Vaccines and trade deal 'offer boost to business confidence' says report

The arrival of a number of vaccines has provided “a general boost to business confidence” according to the latest Ulster Bank PMI report

THE pre-Christmas lockdown knocked the stuffing out of any modest economic recovery after a strikingly downbeat end to the year in the north, new data suggests.

But while virtually every business activity indicator in the latest Ulster Bank PMI report continued on a downwards trajectory, its authors are stopping short of pointing to a recession - at least not yet.

The December PMI signalled that the Northern Ireland private sector (this takes in (services, manufacturing, construction and retail) remains in contraction, although rates of decline in output, new orders and employment all softened slightly.

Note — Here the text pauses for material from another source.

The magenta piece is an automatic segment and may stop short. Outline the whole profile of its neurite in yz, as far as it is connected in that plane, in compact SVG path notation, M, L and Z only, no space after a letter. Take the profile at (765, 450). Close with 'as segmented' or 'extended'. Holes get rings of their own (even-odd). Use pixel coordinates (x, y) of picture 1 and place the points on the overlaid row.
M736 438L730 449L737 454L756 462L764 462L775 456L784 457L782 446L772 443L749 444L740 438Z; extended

And despite the latest restrictions adding to firms' misery, Ulster Bank's regional chief ecomomist Richard Ramsey says the arrival of a number of vaccines, and the UK-EU trade deal removing some of the risk and uncertainty around a hard Brexit, has provided “a general boost to business confidence”.

He said: “It looks like the speed and scale of the vaccine roll-out will be the biggest and most important factor determining our economic performance in 2021.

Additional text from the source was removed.